> WRITTEN TASK:
Pull out every line in the data below that contains the word "revue".

- - - -

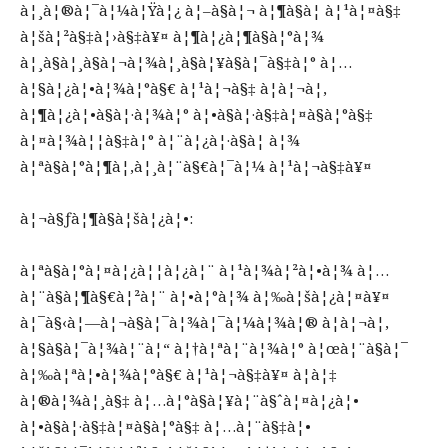
à¦¸à¦®à¦¯à¦¼à¦Ÿà¦¿ à¦–à§à¦¬ à¦¶à§à¦­ à¦¹à¦¤à§‡
à¦šà¦²à§‡à¦›à§‡à¥¤ à¦¶à¦¿à¦¶à§à¦°à¦¾
à¦¸à§à¦¸à§à¦¬à¦¾à¦¸à§à¦¥à§à¦¯à§‡à¦° à¦…
à¦§à¦¿à¦•à¦¾à¦°à§€ à¦¹à¦¬à§‡ à¦à¦¬à¦‚
à¦¶à¦¿à¦•à§à¦·à¦¾à¦° à¦•à§à¦·à§‡à¦¤à§à¦°à§‡
à¦¤à¦¾à¦¦à§‡à¦° à¦¨à¦¿à¦·à§à¦ à¦¾
à¦ªà§à¦°à¦¶à¦‚à¦¸à¦¨à§€à¦¯à¦¼ à¦¹à¦¬à§‡à¥¤
à¦¬à§ƒà¦¶à§à¦šà¦¿à¦•:
à¦ªà§à¦°à¦¤à¦¿à¦¦à¦¿à¦¨ à¦¹à¦¾à¦²à¦•à¦¾ à¦…
à¦¨à§à¦¶à§€à¦²à¦¨ à¦•à¦°à¦¾ à¦‰à¦šà¦¿à¦¤à¥¤
à¦¯à§‹à¦—à¦¬à§à¦¯à¦¾à¦¯à¦¼à¦¾à¦® à¦à¦¬à¦‚
à¦§à§à¦¯à¦¾à¦¨à¦“ à¦†à¦ªà¦¨à¦¾à¦° à¦œà¦¨à§à¦¯
à¦‰à¦ªà¦•à¦¾à¦°à§€ à¦¹à¦¬à§‡à¥¤ à¦à¦‡
à¦®à¦¾à¦¸à§‡ à¦…à¦°à§à¦¥à¦¨à§ˆà¦¤à¦¿à¦•
à¦•à§à¦·à§‡à¦¤à§à¦°à§‡ à¦…à¦¨à§‡à¦•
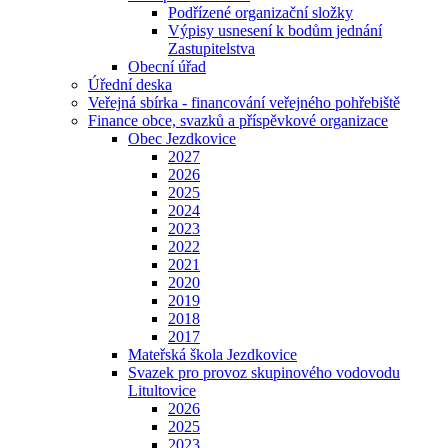
Podřízené organizační složky
Výpisy usnesení k bodům jednání
Zastupitelstva
Obecní úřad
Úřední deska
Veřejná sbírka - financování veřejného pohřebiště
Finance obce, svazků a příspěvkové organizace
Obec Jezdkovice
2027
2026
2025
2024
2023
2022
2021
2020
2019
2018
2017
Mateřská škola Jezdkovice
Svazek pro provoz skupinového vodovodu
Litultovice
2026
2025
2023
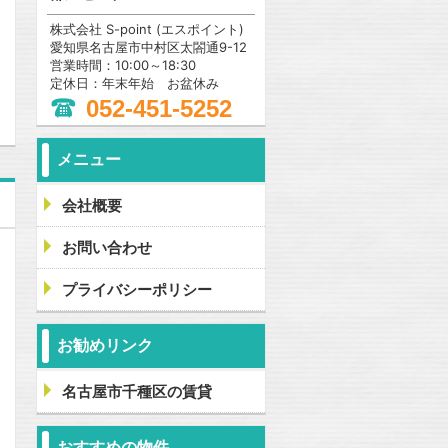
株式会社 S-point (エスポイント)
愛知県名古屋市中村区太閤通9-12
問合わせ
営業時間：10:00～18:30
定休日：年末年始 お盆休み
052-451-5252
メニュー
会社概要
お問い合わせ
プライバシーポリシー
お勧めリンク
名古屋市千種区の賃貸
おすすめの物件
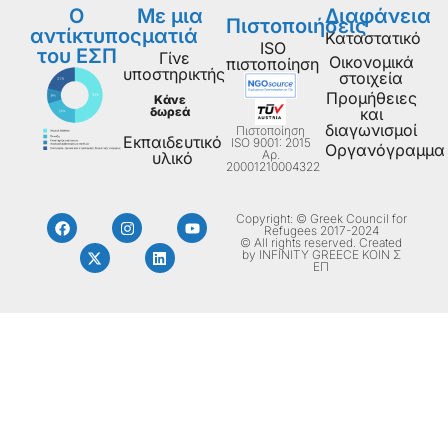
Ο
Με μια
Διαφάνεια
Πιστοποιήσεις
αντίκτυπος
ματιά
Καταστατικό
ISO
του ΕΣΠ
Γίνε
Οικονομικά
πιστοποίηση
υποστηρικτής
στοιχεία
Προμήθειες
Κάνε
δωρεά
και
διαγωνισμοί
Πιστοποίηση
Εκπαιδευτικό
ISO 9001: 2015
Οργανόγραμμα
Aρ.
υλικό
20001210004322
Copyright: © Greek Council for
Refugees 2017-2024
© All rights reserved. Created
by INFINITY GREECE ΚΟΙΝ Σ
ΕΠ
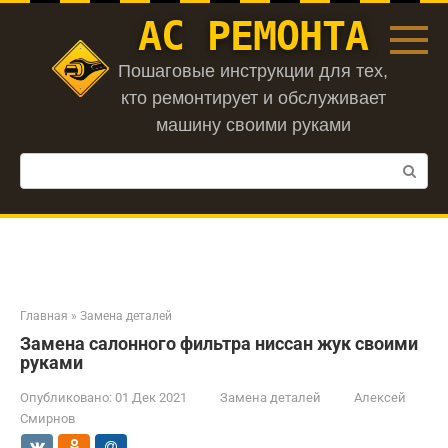
Перейти
АС РЕМОНТА
к
контенту
Пошаговые инструкции для тех,
кто ремонтирует и обслуживает
машину своими руками
Поиск:
Главная
»
Замена деталей
Замена салонного фильтра ниссан жук своими
руками
Опубликовано:
01 Дек 2021
Замена деталей
Алексей
Смирнов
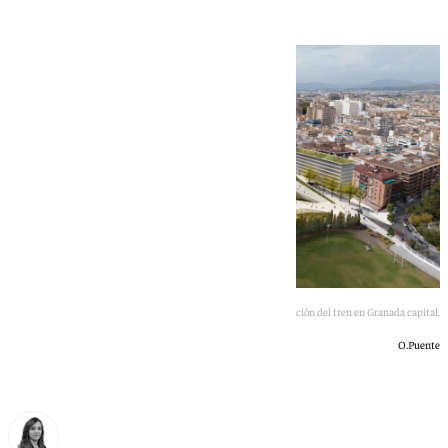
Imagen del proyecto de integración del tren en Granada capital.
O.Puente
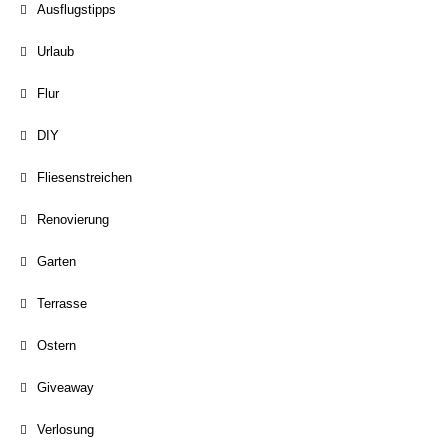
Ausflugstipps
Urlaub
Flur
DIY
Fliesenstreichen
Renovierung
Garten
Terrasse
Ostern
Giveaway
Verlosung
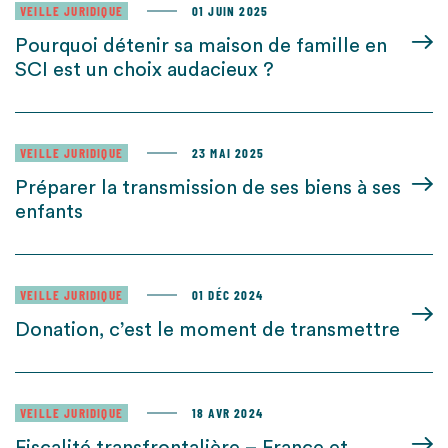
VEILLE JURIDIQUE
01 JUIN 2025
Pourquoi détenir sa maison de famille en
SCI est un choix audacieux ?
VEILLE JURIDIQUE
23 MAI 2025
Préparer la transmission de ses biens à ses
enfants
VEILLE JURIDIQUE
01 DÉC 2024
Donation, c’est le moment de transmettre
VEILLE JURIDIQUE
18 AVR 2024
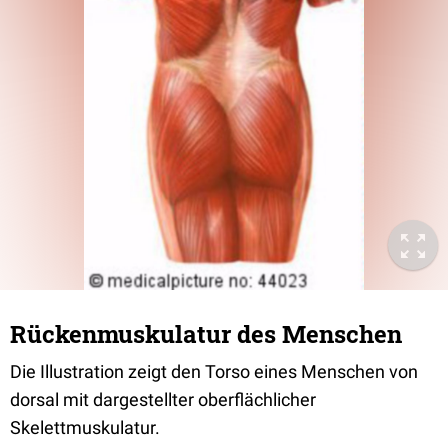
Rückenmuskulatur des Menschen
Die Illustration zeigt den Torso eines Menschen von
dorsal mit dargestellter oberflächlicher
Skelettmuskulatur.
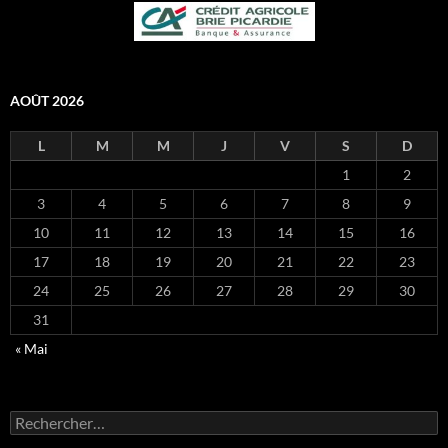
AOÛT 2026
L
M
M
J
V
S
D
1
2
3
4
5
6
7
8
9
10
11
12
13
14
15
16
17
18
19
20
21
22
23
24
25
26
27
28
29
30
31
« Mai
Rechercher :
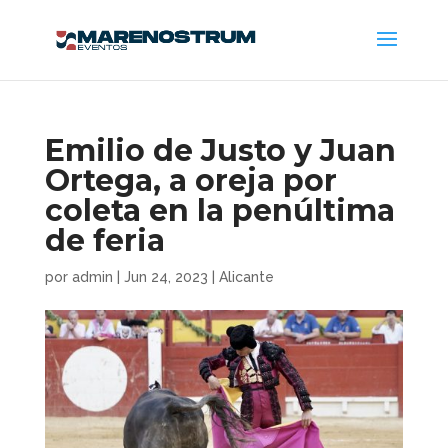
Emilio de Justo y Juan
Ortega, a oreja por
coleta en la penúltima
de feria
por
admin
|
Jun 24, 2023
|
Alicante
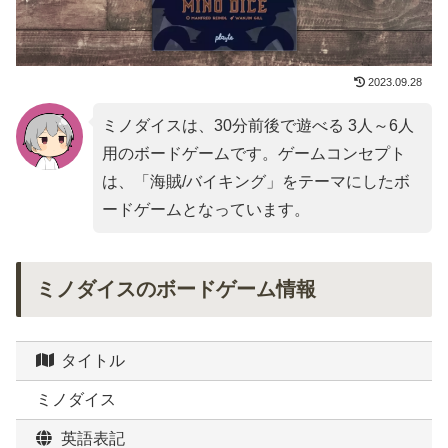
2023.09.28
ミノダイスは、30分前後で遊べる 3人～6人
用のボードゲームです。ゲームコンセプト
は、「
海賊/バイキング
」をテーマにしたボ
ードゲームとなっています。
ミノダイスのボードゲーム情報
タイトル
ミノダイス
英語表記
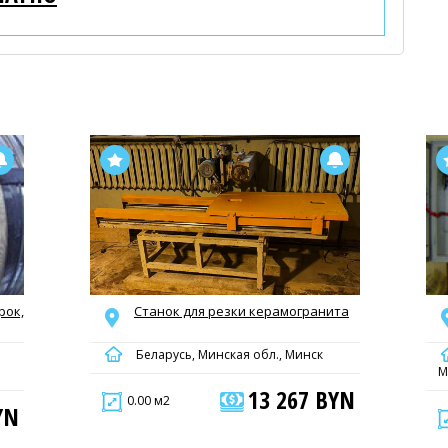
рок,
Станок для резки керамогранита
Беларусь, Минская обл., Минск
М
13 267 BYN
0.00 м2
YN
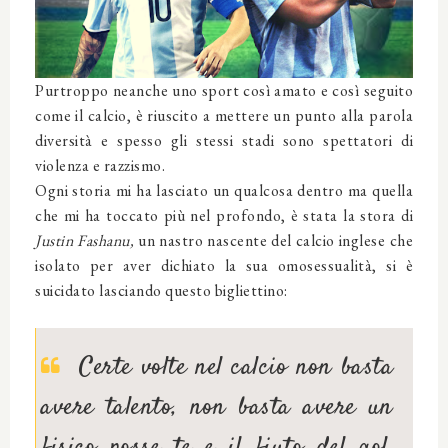
Purtroppo neanche uno sport così amato e così seguito
come il calcio, è riuscito a mettere un punto alla parola
diversità e spesso gli stessi stadi sono spettatori di
violenza e razzismo.
Ogni storia mi ha lasciato un qualcosa dentro ma quella
che mi ha toccato più nel profondo, è stata la stora di
Justin Fashanu,
un nastro
nascente del calcio inglese
che
isolato per aver dichiato la sua omosessualità, si è
suicidato lasciando questo bigliettino:
Certe volte nel calcio non basta
avere talento, non basta avere un
fisico posse te e il fiuto del gol,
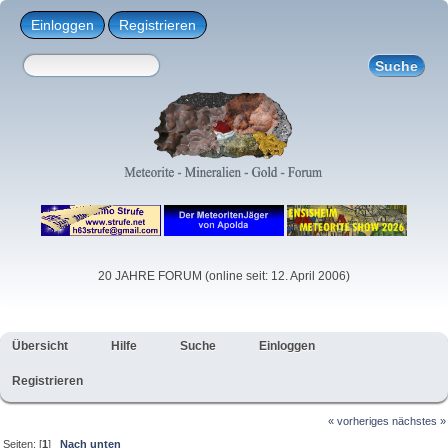
Einloggen
Registrieren
20 JAHRE FORUM (online seit: 12. April 2006)
Übersicht
Hilfe
Suche
Einloggen
Registrieren
« vorheriges
nächstes »
Seiten: [
1
]
Nach unten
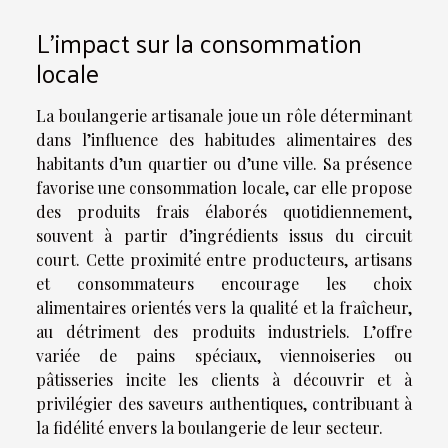
L’impact sur la consommation
locale
La boulangerie artisanale joue un rôle déterminant
dans l’influence des habitudes alimentaires des
habitants d’un quartier ou d’une ville. Sa présence
favorise une consommation locale, car elle propose
des produits frais élaborés quotidiennement,
souvent à partir d’ingrédients issus du circuit
court. Cette proximité entre producteurs, artisans
et consommateurs encourage les choix
alimentaires orientés vers la qualité et la fraîcheur,
au détriment des produits industriels. L’offre
variée de pains spéciaux, viennoiseries ou
pâtisseries incite les clients à découvrir et à
privilégier des saveurs authentiques, contribuant à
la fidélité envers la boulangerie de leur secteur.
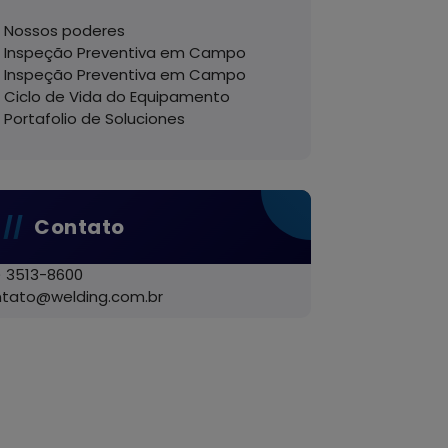
Nossos poderes
Inspeção Preventiva em Campo
Inspeção Preventiva em Campo
Ciclo de Vida do Equipamento
Portafolio de Soluciones
Contato
) 3513-8600
ntato@welding.com.br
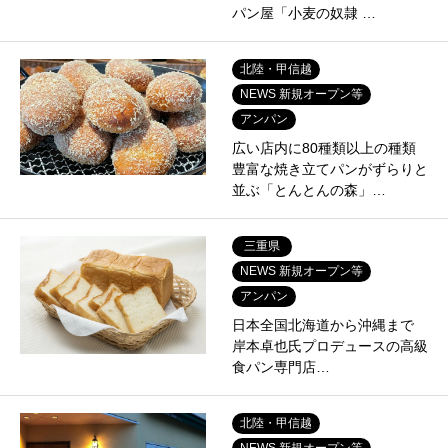
パン屋「小麦の奴隷 …
北陸・甲信越
NEWS 新規オープン等
アンパン
広い店内に80種類以上の種類
豊富な焼き立てパンがずらりと
並ぶ「とんとんの森」…
三重県
NEWS 新規オープン等
アンパン
日本全国北海道から沖縄まで
岸本卓也氏プロデュースの高級
食パン専門店…
北陸・甲信越
NEWS 新規オープン等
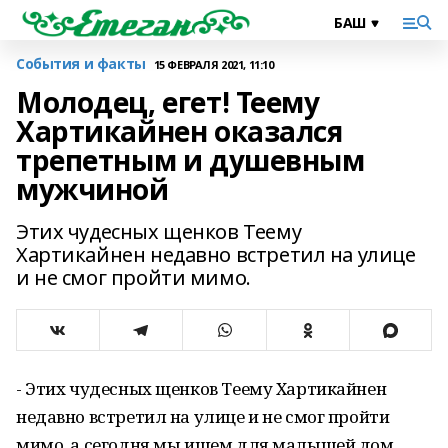
События и факты
15 ФЕВРАЛЯ 2021, 11:10
Молодец, егет! Теему
Хартикайнен оказался
трепетным и душевным
мужчиной
Этих чудесных щенков Теему
Хартикайнен недавно встретил на улице
и не смог пройти мимо.
- Этих чудесных щенков Теему Хартикайнен
недавно встретил на улице и не смог пройти
мимо, а сегодня мы ищем для малышей дом.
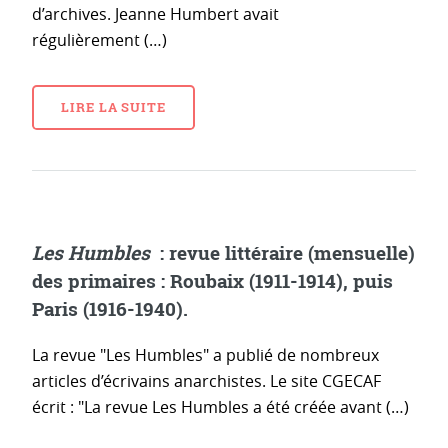
d’archives. Jeanne Humbert avait
régulièrement (…)
LIRE LA SUITE
Les Humbles
: revue littéraire (mensuelle)
des primaires : Roubaix (1911-1914), puis
Paris (1916-1940).
La revue "Les Humbles" a publié de nombreux
articles d’écrivains anarchistes. Le site CGECAF
écrit : "La revue Les Humbles a été créée avant (…)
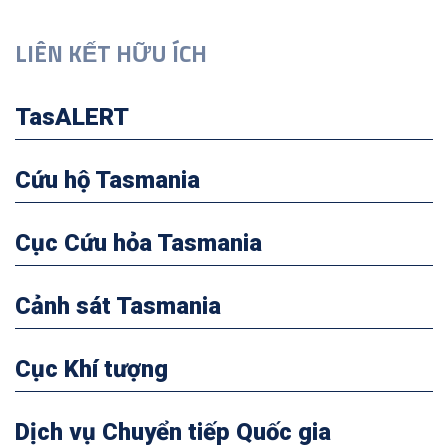
LIÊN KẾT HỮU ÍCH
TasALERT
Cứu hộ Tasmania
Cục Cứu hỏa Tasmania
Cảnh sát Tasmania
Cục Khí tượng
Dịch vụ Chuyển tiếp Quốc gia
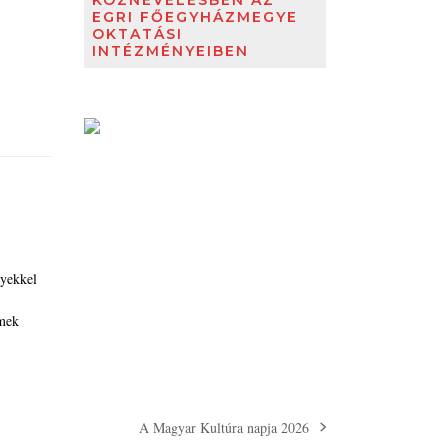
KÖZNEVELÉSBEN AZ
EGRI FŐEGYHÁZMEGYE
OKTATÁSI
INTÉZMÉNYEIBEN
nyekkel
rmek
A Magyar Kultúra napja 2026
next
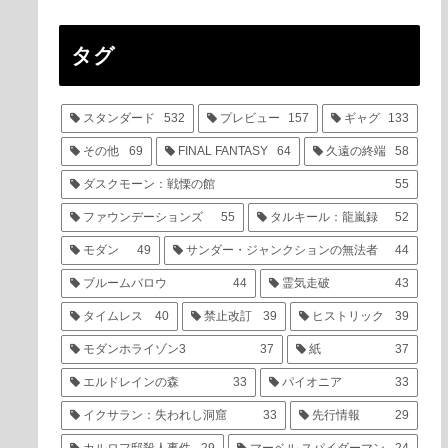
タグ
スタンダード
532
プレビュー
157
ギャグ
133
その他
69
FINAL FANTASY
64
久遠の終端
58
ダスクモーン：戦慄の館
55
ファウンデーションズ
55
タルキール：龍嵐録
52
モダン
49
サンダー・ジャンクションの無法者
44
ブルームバロウ
44
霊気走破
43
タイムレス
40
禁止改訂
39
ヒストリック
39
モダンホライゾン3
37
紙
37
エルドレインの森
33
パイオニア
33
イクサラン：失われし洞窟
33
先行情報
29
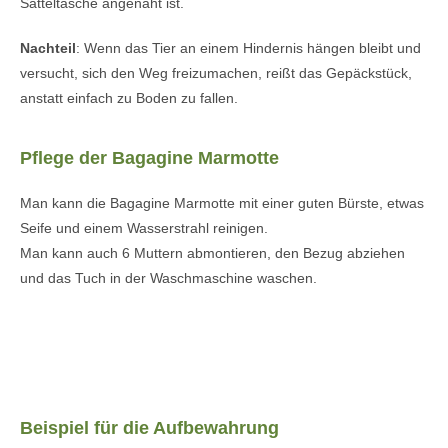
Satteltasche angenäht ist.
Nachteil
: Wenn das Tier an einem Hindernis hängen bleibt und
versucht, sich den Weg freizumachen, reißt das Gepäckstück,
anstatt einfach zu Boden zu fallen.
Pflege der Bagagine Marmotte
Man kann die Bagagine Marmotte mit einer guten Bürste, etwas
Seife und einem Wasserstrahl reinigen.
Man kann auch 6 Muttern abmontieren, den Bezug abziehen
und das Tuch in der Waschmaschine waschen.
Beispiel für die Aufbewahrung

- - - -

> ANSWER BELOW:
: revue littéraire (mensuelle)
La revue "Les Humbles" a publié de nombreux
écrit : "La revue Les Humbles a été créée avant (…)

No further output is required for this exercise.